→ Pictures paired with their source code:
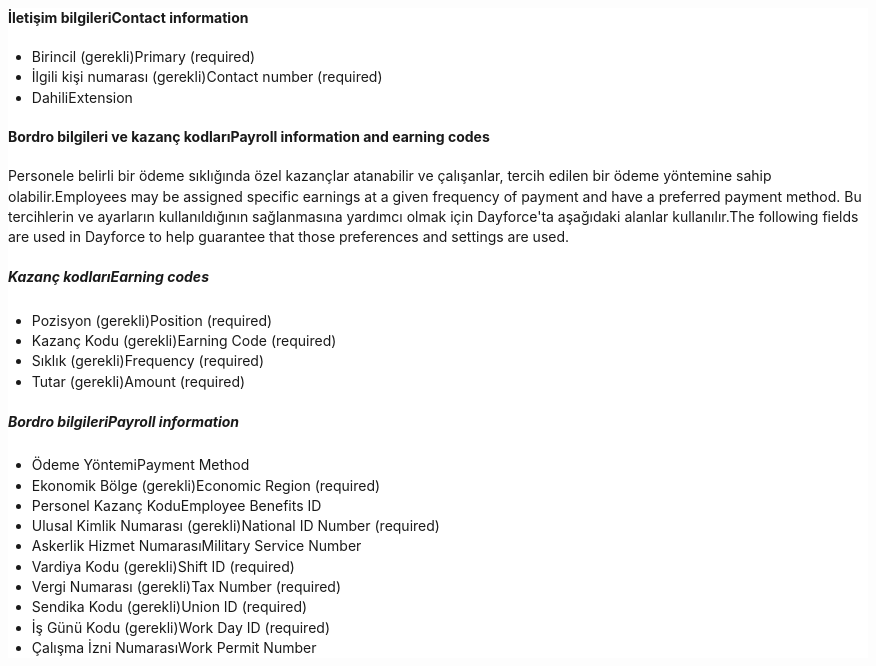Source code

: #### <a name="contact-information"></a><span data-ttu-id="dd0d1-295">İletişim bilgileri</span><span class="sxs-lookup"><span data-stu-id="dd0d1-295">Contact information</span></span> 

- <span data-ttu-id="dd0d1-296">Birincil (gerekli)</span><span class="sxs-lookup"><span data-stu-id="dd0d1-296">Primary (required)</span></span>
- <span data-ttu-id="dd0d1-297">İlgili kişi numarası (gerekli)</span><span class="sxs-lookup"><span data-stu-id="dd0d1-297">Contact number (required)</span></span>
- <span data-ttu-id="dd0d1-298">Dahili</span><span class="sxs-lookup"><span data-stu-id="dd0d1-298">Extension</span></span>

#### <a name="payroll-information-and-earning-codes"></a><span data-ttu-id="dd0d1-299">Bordro bilgileri ve kazanç kodları</span><span class="sxs-lookup"><span data-stu-id="dd0d1-299">Payroll information and earning codes</span></span>

<span data-ttu-id="dd0d1-300">Personele belirli bir ödeme sıklığında özel kazançlar atanabilir ve çalışanlar, tercih edilen bir ödeme yöntemine sahip olabilir.</span><span class="sxs-lookup"><span data-stu-id="dd0d1-300">Employees may be assigned specific earnings at a given frequency of payment and have a preferred payment method.</span></span> <span data-ttu-id="dd0d1-301">Bu tercihlerin ve ayarların kullanıldığının sağlanmasına yardımcı olmak için Dayforce'ta aşağıdaki alanlar kullanılır.</span><span class="sxs-lookup"><span data-stu-id="dd0d1-301">The following fields are used in Dayforce to help guarantee that those preferences and settings are used.</span></span>

##### <a name="earning-codes"></a><span data-ttu-id="dd0d1-302">Kazanç kodları</span><span class="sxs-lookup"><span data-stu-id="dd0d1-302">Earning codes</span></span>

- <span data-ttu-id="dd0d1-303">Pozisyon (gerekli)</span><span class="sxs-lookup"><span data-stu-id="dd0d1-303">Position (required)</span></span>
- <span data-ttu-id="dd0d1-304">Kazanç Kodu (gerekli)</span><span class="sxs-lookup"><span data-stu-id="dd0d1-304">Earning Code (required)</span></span>
- <span data-ttu-id="dd0d1-305">Sıklık (gerekli)</span><span class="sxs-lookup"><span data-stu-id="dd0d1-305">Frequency (required)</span></span>
- <span data-ttu-id="dd0d1-306">Tutar (gerekli)</span><span class="sxs-lookup"><span data-stu-id="dd0d1-306">Amount (required)</span></span>

##### <a name="payroll-information"></a><span data-ttu-id="dd0d1-307">Bordro bilgileri</span><span class="sxs-lookup"><span data-stu-id="dd0d1-307">Payroll information</span></span>

- <span data-ttu-id="dd0d1-308">Ödeme Yöntemi</span><span class="sxs-lookup"><span data-stu-id="dd0d1-308">Payment Method</span></span>
- <span data-ttu-id="dd0d1-309">Ekonomik Bölge (gerekli)</span><span class="sxs-lookup"><span data-stu-id="dd0d1-309">Economic Region (required)</span></span>
- <span data-ttu-id="dd0d1-310">Personel Kazanç Kodu</span><span class="sxs-lookup"><span data-stu-id="dd0d1-310">Employee Benefits ID</span></span>
- <span data-ttu-id="dd0d1-311">Ulusal Kimlik Numarası (gerekli)</span><span class="sxs-lookup"><span data-stu-id="dd0d1-311">National ID Number (required)</span></span>
- <span data-ttu-id="dd0d1-312">Askerlik Hizmet Numarası</span><span class="sxs-lookup"><span data-stu-id="dd0d1-312">Military Service Number</span></span>
- <span data-ttu-id="dd0d1-313">Vardiya Kodu (gerekli)</span><span class="sxs-lookup"><span data-stu-id="dd0d1-313">Shift ID (required)</span></span>
- <span data-ttu-id="dd0d1-314">Vergi Numarası (gerekli)</span><span class="sxs-lookup"><span data-stu-id="dd0d1-314">Tax Number (required)</span></span>
- <span data-ttu-id="dd0d1-315">Sendika Kodu (gerekli)</span><span class="sxs-lookup"><span data-stu-id="dd0d1-315">Union ID (required)</span></span>
- <span data-ttu-id="dd0d1-316">İş Günü Kodu (gerekli)</span><span class="sxs-lookup"><span data-stu-id="dd0d1-316">Work Day ID (required)</span></span>
- <span data-ttu-id="dd0d1-317">Çalışma İzni Numarası</span><span class="sxs-lookup"><span data-stu-id="dd0d1-317">Work Permit Number</span></span>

→ ACTION ITEM:
Show each line above that contains the word "Work", copying it in full.

→ EXPECTED ANSWER:
- <span data-ttu-id="dd0d1-316">İş Günü Kodu (gerekli)</span><span class="sxs-lookup"><span data-stu-id="dd0d1-316">Work Day ID (required)</span></span>
- <span data-ttu-id="dd0d1-317">Çalışma İzni Numarası</span><span class="sxs-lookup"><span data-stu-id="dd0d1-317">Work Permit Number</span></span>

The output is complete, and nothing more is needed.